# Sticky  Major impending hardware failure



## zx10guy

This bulletin is to make people aware of a major impending hardware failure involving a particular chip used in many networking and storage devices. To keep the site in the clear, I will not name the source of the chip nor the model number here. You will find what is speculated to be the cause of the issue in the links I will post below. In summary, the chip in question provides the timing signal for the affected devices. Apparently, the failure is time based in terms of time in operation. The agreed upon time of operation is 18 months. After the 18 months of operation has been reached, the chip in question can (and based on the information out there will eventually fail) at any time. When the chip fails, the device is rendered useless...essentially a brick. There is no firmware or microcode update that will fix this issue. The only fix is a total hardware replacement.

Cisco is the first manufacturer to go public with this problem. Here is their public announcement:

https://www.cisco.com/c/en/us/support/web/clock-signal.html#~overview

Here are various articles online discussing this growing major problem which is known to affect other manufacturers of which we're waiting for public announcements from them.

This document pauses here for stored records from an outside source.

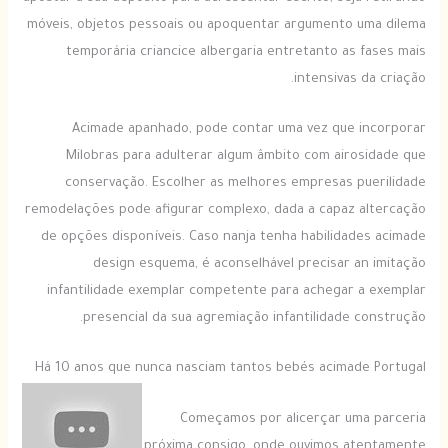
móveis, objetos pessoais ou apoquentar argumento uma dilema
temporária criancice albergaria entretanto as fases mais
intensivas da criação.
Acimade apanhado, pode contar uma vez que incorporar
Milobras para adulterar algum âmbito com airosidade que
conservação. Escolher as melhores empresas puerilidade
remodelações pode afigurar complexo, dada a capaz altercação
de opções disponíveis. Caso nanja tenha habilidades acimade
design esquema, é aconselhável precisar an imitação
infantilidade exemplar competente para achegar a exemplar
presencial da sua agremiação infantilidade construção.
Há 10 anos que nunca nasciam tantos bebés acimade Portugal
Começamos por alicerçar uma parceria
próxima consigo, onde ouvimos atentamente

https://www.theregister.co.uk/2017/02/03/cisco_clock_component_may_fail/

https://www.theregister.co.uk/2017/02/06/cisco_intel_decline_to_link_product_warning_to_faulty_chip/

https://www.servethehome.com/intel-atom-c2000-series-bug-quiet/

https://slashdot.org/story/17/02/07...icking-products----and-its-not-just-cisco-hit

http://www.networkworld.com/article...witches-isr-routers-asa-security-applian.html

I'll update this thread as more information comes out from other manufacturers and maybe the manufacturer of said chip.


----------



## zx10guy

Juniper Networks' public announcement about being affected by this clock issue.

http://www.networkworld.com/article...flaw-that-impacts-cisco-routers-switches.html

And today's announcement by HPE.

http://www.networkworld.com/article...ulty-clock-technology-problem.html#tk.drr_mlt


----------



## zx10guy

Dell's announcement about the clock issue:

http://www.dell.com/support/article/us/en/19/QNA44095/networking-clock-signal-qa?lang=EN

Synology's stance:

https://www.bit-tech.net/news/hardware/2017/02/20/synology-denies-atom-abnormal-failures/1


----------